It’s an undisputed fact that more and more of all wealth, in both the United States and worldwide, is flowing into an ever smaller group of people’s accounts.
Whether you think this is good or bad, whether conservative or liberal, this is a fact. More and more income is going to the top 1% and really 0.1%. Presumably this process, if nothing is done, will grind forwards and in 30 years, it’ll be the top 0.01% making all further gains in income. I don’t know exactly what property of capitalism is causing this, but this is what is happening.
Well, the whole point of capitalism, initially, was that as you, in your lifetime, do things for other people, you get rewarded by getting tokens that let you ask for things from other people. If your labors are more in demand, you may get far more tokens per unit of time you expend than others, but that’s totally fine.
If a small number of people get to be born and start with more ‘tokens’ than the lifetime earnings of thousands of people…how does that make any sense? Did the person who originally earned those tokens need the ability to leave all of it to their descendants?
This doesn’t work. So we can just fix it. You can leave a few million to your kids, that’s fine. But not more than the lifetime earnings of an average American, I’d say. Any more wealth than that, when you die, it goes back to the assets of the country in which it was earned.

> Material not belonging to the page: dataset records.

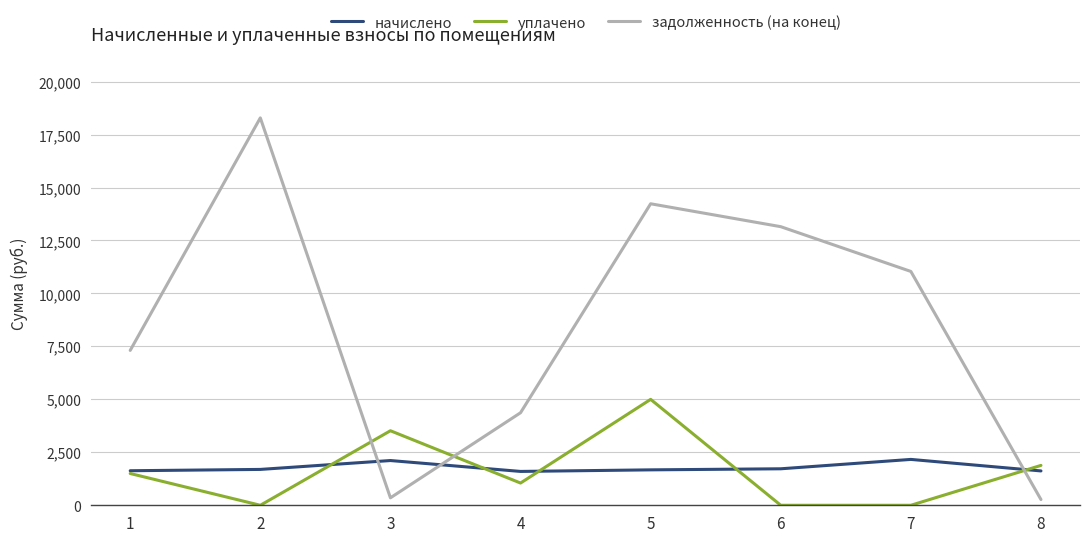

What is the spread (max minus min) of values at 7?

11038.9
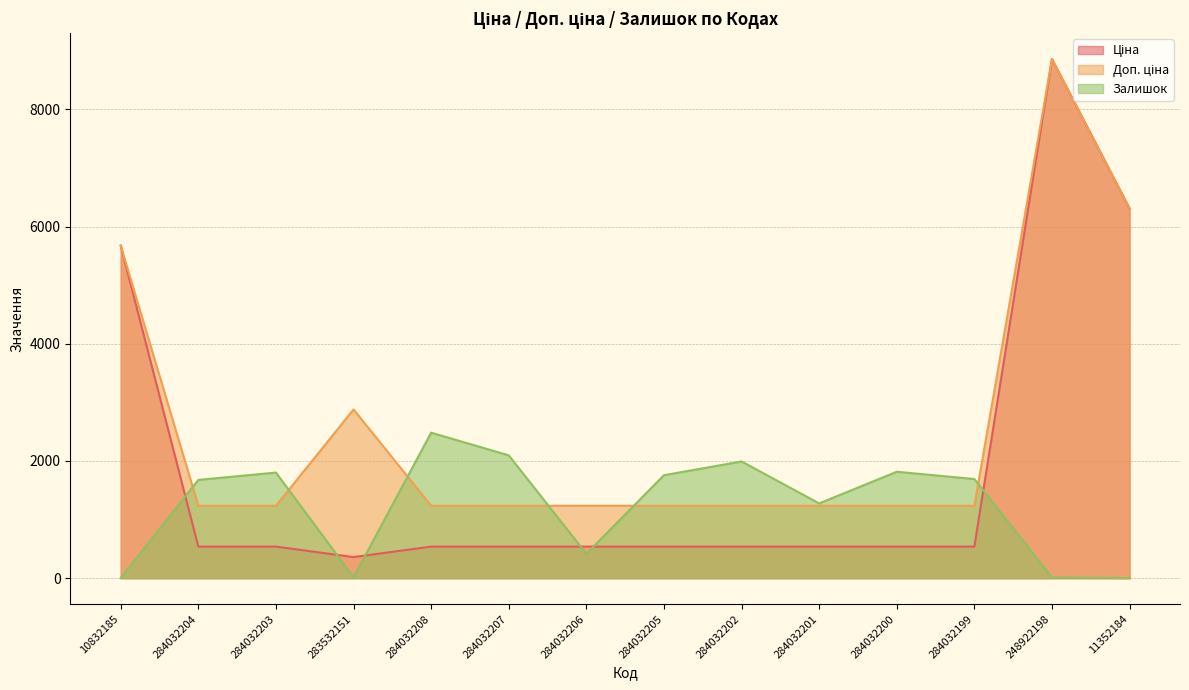

How many interior local valleys does the Залишок series have?

3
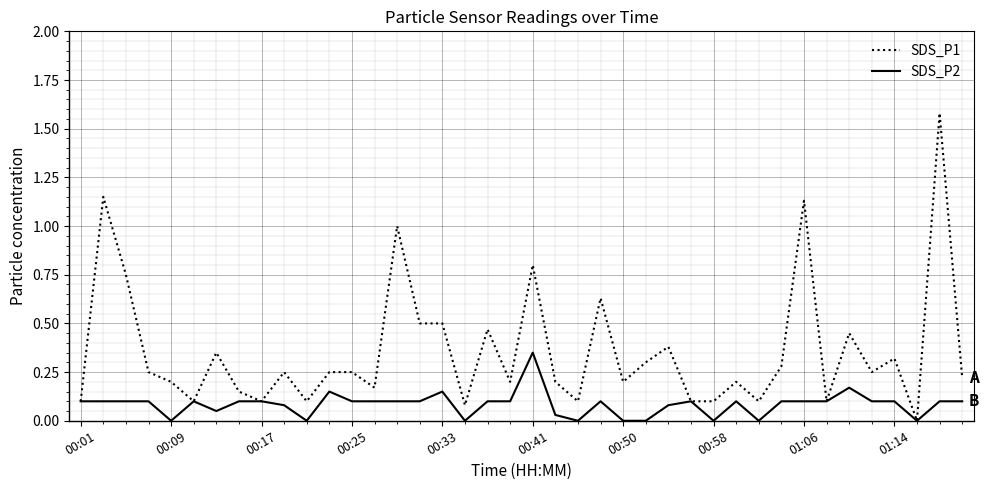

Rank the series by their average value, from highest to lowest.

SDS_P1, SDS_P2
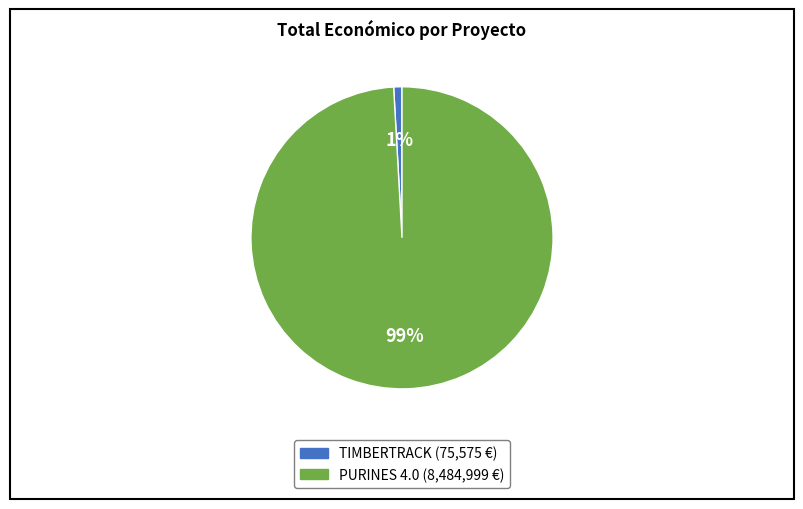

Which slice is the largest?

PURINES 4.0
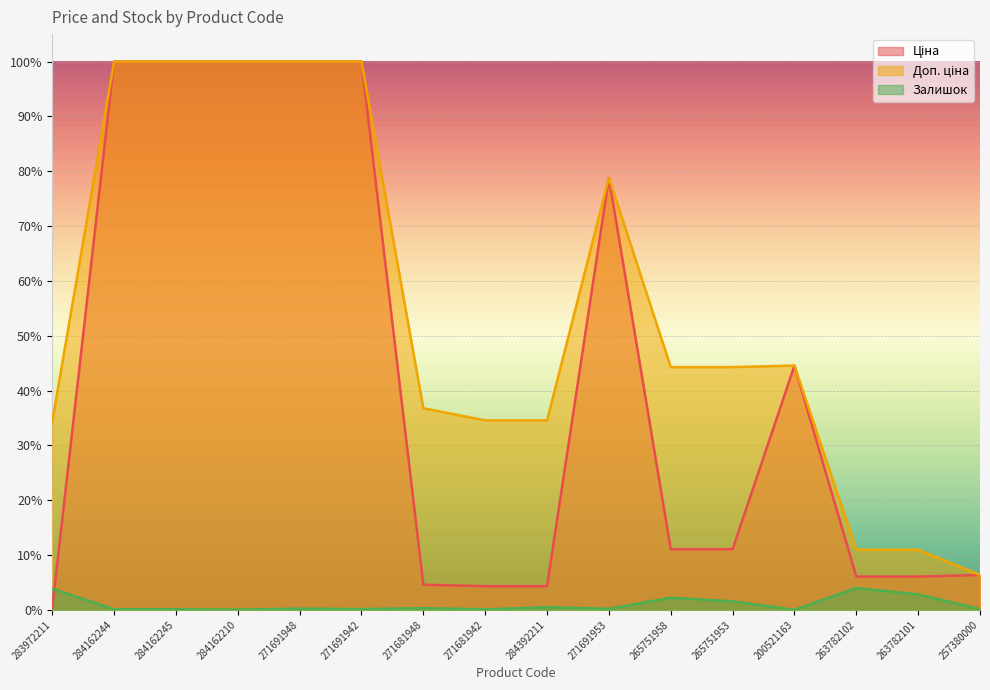

What is the difference between the maximum and minimum values in the Доп. ціна series?

0.9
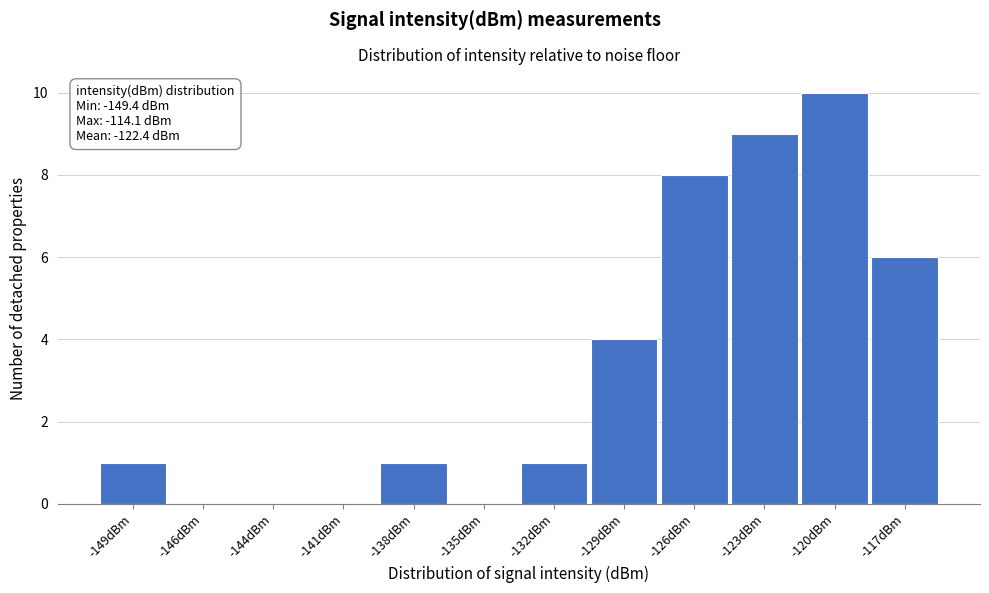

Reading right to left, extract all data points from this chart.

-117dBm=6	-120dBm=10	-123dBm=9	-126dBm=8	-129dBm=4	-132dBm=1	-135dBm=0	-138dBm=1	-141dBm=0	-144dBm=0	-146dBm=0	-149dBm=1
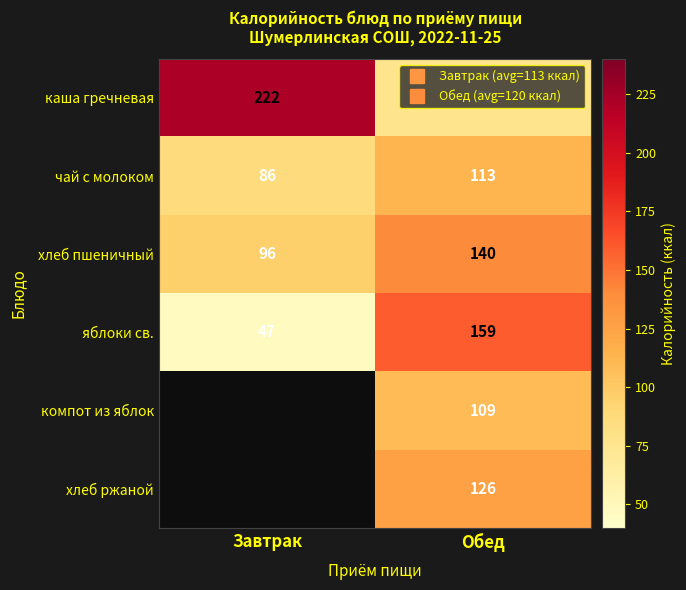

At which category is the sum across all series the highest?

Обед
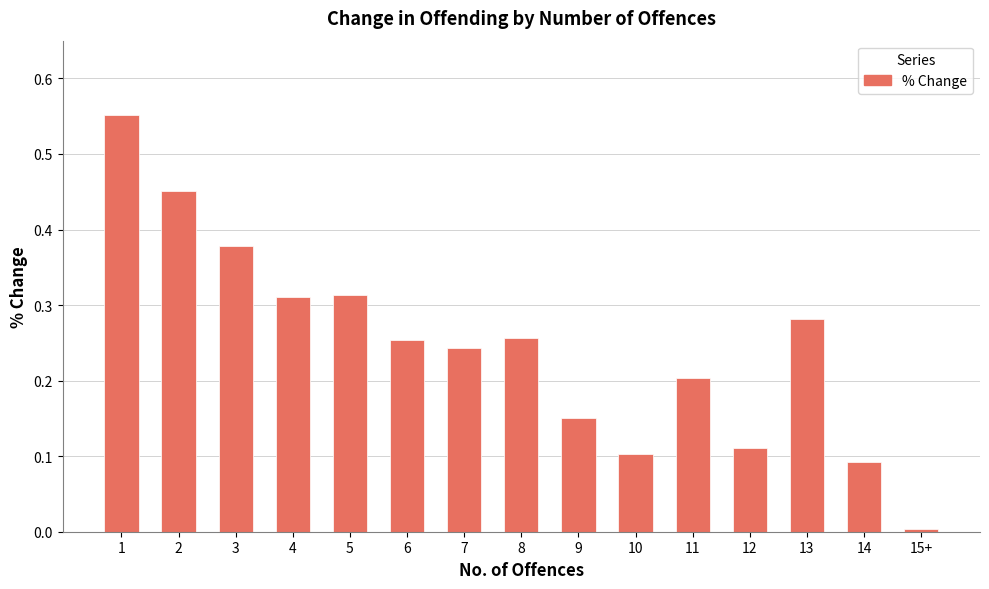

What is the sum of all values?

3.7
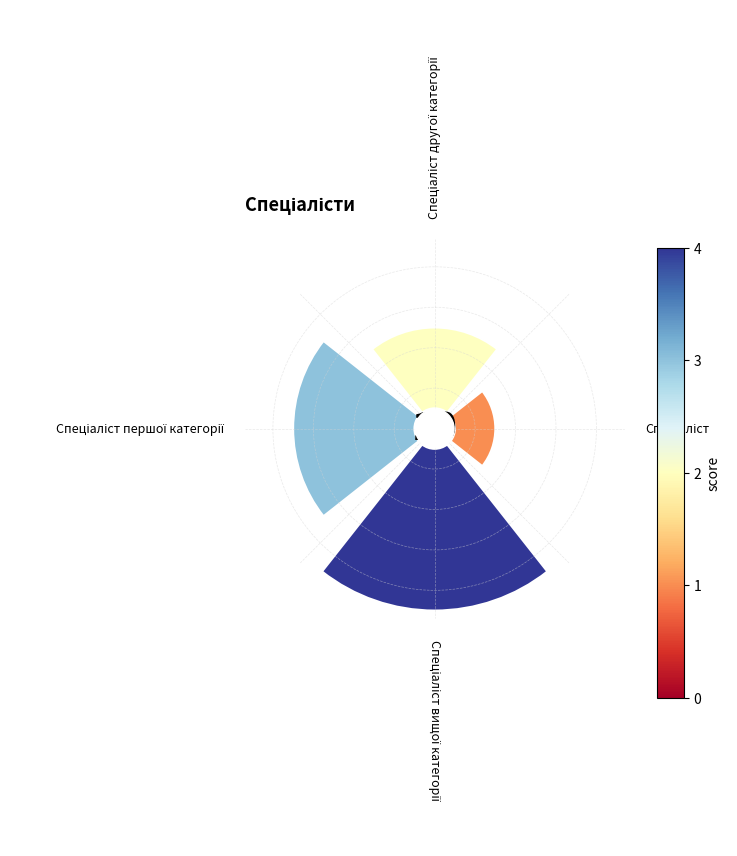

Is it true that 1 is 12% of the pie?

False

If we did this, I suspect we wouldn’t even have a national debt. The total assets of the United States are 270 trillion dollars. Eventually the government would get almost all that money back (basically it would get all of it except for the amount of wealth that is under the ‘cap’ you can legally pass on to your kids).
Foreign owned property and property placed in trusts and stuff would be seized after about 100 years after the sale of the American owned asset to someone else.
This would have several profound beneficial impacts on our society :
a. Wealthy people would have a far greater incentive to fund longevity extending scientific research, since otherwise the government gets every penny save a small amount.
b. Wealthy and powerful people would be in favor of far better public schooling and healthcare, if they can’t guarantee that their descendants get elite private coverage after they die.
c. We wouldn’t have a national debt.
d. There wouldn’t be any problems funding medicare or social security.
e. Wages for ordinary workers might be higher, since the wealthy owners of companies have little incentive to horde excessive amounts of wealth.